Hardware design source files
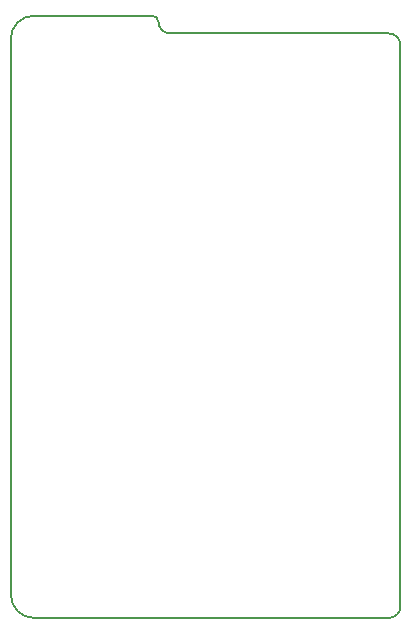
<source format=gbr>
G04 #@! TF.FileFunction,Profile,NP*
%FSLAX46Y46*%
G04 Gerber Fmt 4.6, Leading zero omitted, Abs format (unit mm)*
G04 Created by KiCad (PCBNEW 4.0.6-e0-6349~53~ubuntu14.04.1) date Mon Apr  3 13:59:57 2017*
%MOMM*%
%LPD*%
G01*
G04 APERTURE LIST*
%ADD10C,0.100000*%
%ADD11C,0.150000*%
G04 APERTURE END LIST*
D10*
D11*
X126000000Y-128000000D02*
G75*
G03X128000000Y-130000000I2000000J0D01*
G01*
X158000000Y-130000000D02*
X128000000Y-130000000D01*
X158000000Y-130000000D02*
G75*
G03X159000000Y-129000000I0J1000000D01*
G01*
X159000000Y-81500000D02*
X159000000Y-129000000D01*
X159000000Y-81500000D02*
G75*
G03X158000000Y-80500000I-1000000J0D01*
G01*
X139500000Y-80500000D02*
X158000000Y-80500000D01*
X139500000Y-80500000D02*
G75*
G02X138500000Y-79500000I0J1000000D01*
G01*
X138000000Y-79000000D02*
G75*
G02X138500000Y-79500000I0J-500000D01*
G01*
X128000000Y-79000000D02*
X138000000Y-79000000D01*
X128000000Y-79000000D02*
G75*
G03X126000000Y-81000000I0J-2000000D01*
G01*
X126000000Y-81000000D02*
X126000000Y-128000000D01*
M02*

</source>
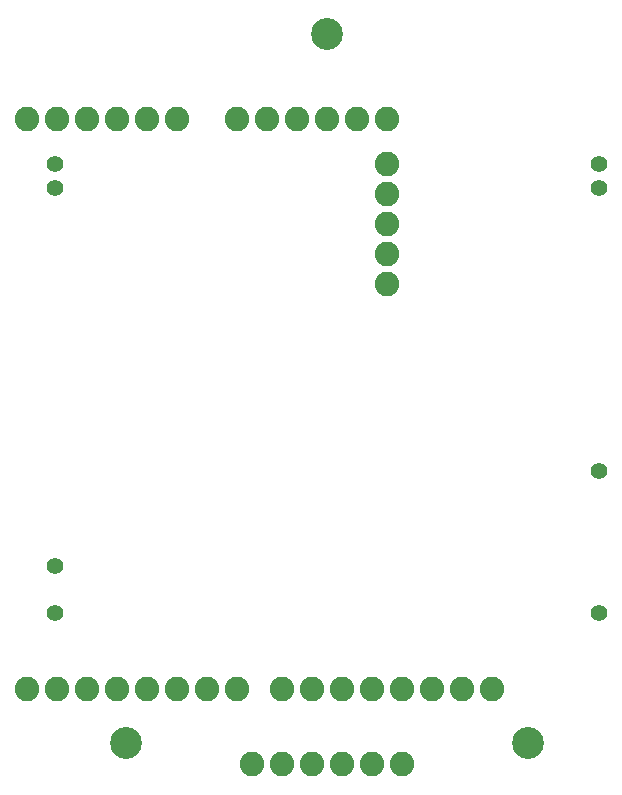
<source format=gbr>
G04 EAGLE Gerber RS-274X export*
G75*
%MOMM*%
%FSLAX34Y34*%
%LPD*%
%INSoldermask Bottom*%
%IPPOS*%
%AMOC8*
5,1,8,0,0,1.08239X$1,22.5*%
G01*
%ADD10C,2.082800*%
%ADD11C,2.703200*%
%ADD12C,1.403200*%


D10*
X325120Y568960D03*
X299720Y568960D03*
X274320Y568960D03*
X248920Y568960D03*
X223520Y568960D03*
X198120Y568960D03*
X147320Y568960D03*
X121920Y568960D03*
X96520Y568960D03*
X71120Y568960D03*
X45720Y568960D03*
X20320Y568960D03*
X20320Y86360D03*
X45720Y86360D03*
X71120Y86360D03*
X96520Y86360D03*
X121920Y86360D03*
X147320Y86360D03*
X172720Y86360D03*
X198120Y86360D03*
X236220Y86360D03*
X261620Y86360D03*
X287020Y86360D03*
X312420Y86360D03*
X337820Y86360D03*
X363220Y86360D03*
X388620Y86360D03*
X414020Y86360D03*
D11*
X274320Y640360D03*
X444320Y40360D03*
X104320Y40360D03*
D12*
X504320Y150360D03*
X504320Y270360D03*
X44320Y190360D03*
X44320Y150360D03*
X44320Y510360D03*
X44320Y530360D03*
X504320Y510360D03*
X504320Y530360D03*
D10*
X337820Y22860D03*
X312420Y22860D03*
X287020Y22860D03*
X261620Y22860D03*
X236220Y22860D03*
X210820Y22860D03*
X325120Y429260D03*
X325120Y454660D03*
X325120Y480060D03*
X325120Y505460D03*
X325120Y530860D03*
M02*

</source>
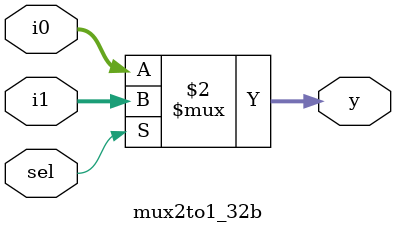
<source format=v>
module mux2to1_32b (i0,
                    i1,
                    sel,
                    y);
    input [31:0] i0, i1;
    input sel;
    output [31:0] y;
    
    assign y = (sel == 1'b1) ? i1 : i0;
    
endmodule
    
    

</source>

◆ Try it: Where a line of the entries contains "LIST", report that line.

◆ Answer below:
G04 APERTURE LIST*
G04 APERTURE END LIST*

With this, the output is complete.